In media, in un anno di coltura, in un terreno di medio impasto, con il 3% di sostanza organica stabile e con un coefficiente di mineralizzazione della sostanza organica (K2) del 2%, si perdono all’incirca 3.5 quintali per ettaro di sostanza organica ogni 10 cm di suolo sottoposto a erpicatura e affinamento intenso.
…con gli ammendanti
Per reintegrare queste perdite, soprattutto in coltura protetta dove si deve rimuovere ogni residuo colturale onde evitare l’insorgere di patologie e lo sviluppo di microrganismi antagonisti che si replicano su di essi, non si può far altro che utilizzare ammendanti come letame e digestato secco. Quest’ultimo è ottenuto dalla separazione tra frazione solida e liquida del digestato grezzo.
Letame e digestato secco sono gli unici due elementi nutrizionali che, dati in quantità idonee, cioè intorno ai 300 quintali a ettaro, si trasformano in humus stabile e aumentano la sostanza organica.
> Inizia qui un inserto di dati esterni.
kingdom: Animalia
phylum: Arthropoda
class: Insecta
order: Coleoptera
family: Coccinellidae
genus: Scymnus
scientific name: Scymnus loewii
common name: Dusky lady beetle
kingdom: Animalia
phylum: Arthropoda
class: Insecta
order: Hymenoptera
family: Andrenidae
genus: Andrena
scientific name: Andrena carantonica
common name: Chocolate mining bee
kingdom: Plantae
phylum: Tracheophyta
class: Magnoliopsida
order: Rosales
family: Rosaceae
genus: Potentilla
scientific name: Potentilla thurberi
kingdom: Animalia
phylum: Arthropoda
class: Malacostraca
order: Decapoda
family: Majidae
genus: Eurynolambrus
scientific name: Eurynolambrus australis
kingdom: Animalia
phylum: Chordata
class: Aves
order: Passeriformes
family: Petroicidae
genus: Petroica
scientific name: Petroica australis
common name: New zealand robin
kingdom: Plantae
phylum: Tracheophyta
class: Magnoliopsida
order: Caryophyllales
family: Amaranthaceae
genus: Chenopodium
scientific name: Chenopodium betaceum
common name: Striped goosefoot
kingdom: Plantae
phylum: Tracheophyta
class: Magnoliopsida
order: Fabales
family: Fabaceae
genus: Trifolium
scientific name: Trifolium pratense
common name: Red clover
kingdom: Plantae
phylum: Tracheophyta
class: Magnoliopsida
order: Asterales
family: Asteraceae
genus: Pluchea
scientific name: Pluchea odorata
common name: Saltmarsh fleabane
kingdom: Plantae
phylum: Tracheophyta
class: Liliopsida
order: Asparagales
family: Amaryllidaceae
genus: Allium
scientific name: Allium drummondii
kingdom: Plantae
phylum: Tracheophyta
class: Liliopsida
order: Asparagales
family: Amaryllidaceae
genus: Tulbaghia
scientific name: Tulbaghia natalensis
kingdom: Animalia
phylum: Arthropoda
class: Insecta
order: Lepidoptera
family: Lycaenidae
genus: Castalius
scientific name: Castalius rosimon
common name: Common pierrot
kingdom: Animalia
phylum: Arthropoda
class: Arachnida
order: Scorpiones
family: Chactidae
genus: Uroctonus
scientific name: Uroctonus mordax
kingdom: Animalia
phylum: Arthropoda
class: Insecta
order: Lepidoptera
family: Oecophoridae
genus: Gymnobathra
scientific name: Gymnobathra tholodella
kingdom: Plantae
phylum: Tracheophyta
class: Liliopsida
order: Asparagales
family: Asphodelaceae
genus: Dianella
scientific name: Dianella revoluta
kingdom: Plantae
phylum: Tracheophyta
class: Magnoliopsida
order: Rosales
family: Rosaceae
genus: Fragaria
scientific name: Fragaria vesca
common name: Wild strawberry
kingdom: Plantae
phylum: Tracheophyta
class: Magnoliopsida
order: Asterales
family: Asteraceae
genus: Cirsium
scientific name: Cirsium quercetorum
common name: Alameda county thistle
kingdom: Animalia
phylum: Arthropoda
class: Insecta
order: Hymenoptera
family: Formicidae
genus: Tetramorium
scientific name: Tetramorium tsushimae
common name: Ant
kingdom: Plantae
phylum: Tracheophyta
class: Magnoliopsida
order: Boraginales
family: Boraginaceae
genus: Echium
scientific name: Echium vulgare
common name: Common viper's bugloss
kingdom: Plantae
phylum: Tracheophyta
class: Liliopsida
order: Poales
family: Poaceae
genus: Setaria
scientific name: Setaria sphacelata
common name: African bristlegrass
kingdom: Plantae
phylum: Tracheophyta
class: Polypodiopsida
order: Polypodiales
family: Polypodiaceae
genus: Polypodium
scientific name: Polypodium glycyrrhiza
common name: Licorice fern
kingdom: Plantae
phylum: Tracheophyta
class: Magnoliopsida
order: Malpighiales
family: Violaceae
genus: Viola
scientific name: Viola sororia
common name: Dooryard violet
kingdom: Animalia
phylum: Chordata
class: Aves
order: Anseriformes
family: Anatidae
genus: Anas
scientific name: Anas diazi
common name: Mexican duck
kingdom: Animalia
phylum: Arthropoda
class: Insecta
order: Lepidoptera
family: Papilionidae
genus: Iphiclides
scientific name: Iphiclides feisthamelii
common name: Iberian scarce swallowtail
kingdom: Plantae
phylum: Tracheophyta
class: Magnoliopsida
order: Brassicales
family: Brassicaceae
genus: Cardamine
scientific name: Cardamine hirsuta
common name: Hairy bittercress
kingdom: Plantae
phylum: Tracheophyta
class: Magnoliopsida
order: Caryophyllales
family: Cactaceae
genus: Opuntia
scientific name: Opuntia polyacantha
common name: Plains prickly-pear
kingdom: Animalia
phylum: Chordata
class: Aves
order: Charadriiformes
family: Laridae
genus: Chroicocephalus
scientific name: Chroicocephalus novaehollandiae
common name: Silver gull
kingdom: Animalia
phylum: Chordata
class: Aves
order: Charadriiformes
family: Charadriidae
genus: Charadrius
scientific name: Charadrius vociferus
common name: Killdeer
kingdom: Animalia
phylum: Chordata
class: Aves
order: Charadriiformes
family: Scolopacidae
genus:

Per fare un esempio, interrando 300 quintali di digestato solido, che possiede circa il 20% di sostanza organica e un coefficiente isoumico (K1: cioè quanta sostanza organica stabile si crea da quella matrice) pari al 35% circa, otteniamo circa 20 quintali di sostanza organica. E liberiamo anche circa 100-110 kg per ettaro di azoto (oltre a un pool di nutrienti come fosforo, potassio, magnesio, ecc). Grazie a questo apporto di sostanza organica il saldo con la perdita di sostanza organica sopra descritta è positivo.
Letame e digestato solido intervengono sulla struttura del suolo come nessun altro concime è in grado di fare, rendendola più soffice e arieggiandola. Inoltre, portano con loro un notevole contenuto di microrganismi positivi, gli stessi che hanno creato la fermentazione della matrice organica.
Bisogna però fare attenzione a utilizzare prodotti con almeno un anno di maturazione, in quanto interrare letame o digestato non maturo potrebbe innescare delle reazioni di putrefazione e compromettere così il ciclo di coltivazione.
La distribuzione di ammendante nel periodo invernale aumenta l’umificazione della matrice organica e la creazione di humus stabile, in quanto è un processo favorito dalle basse temperature.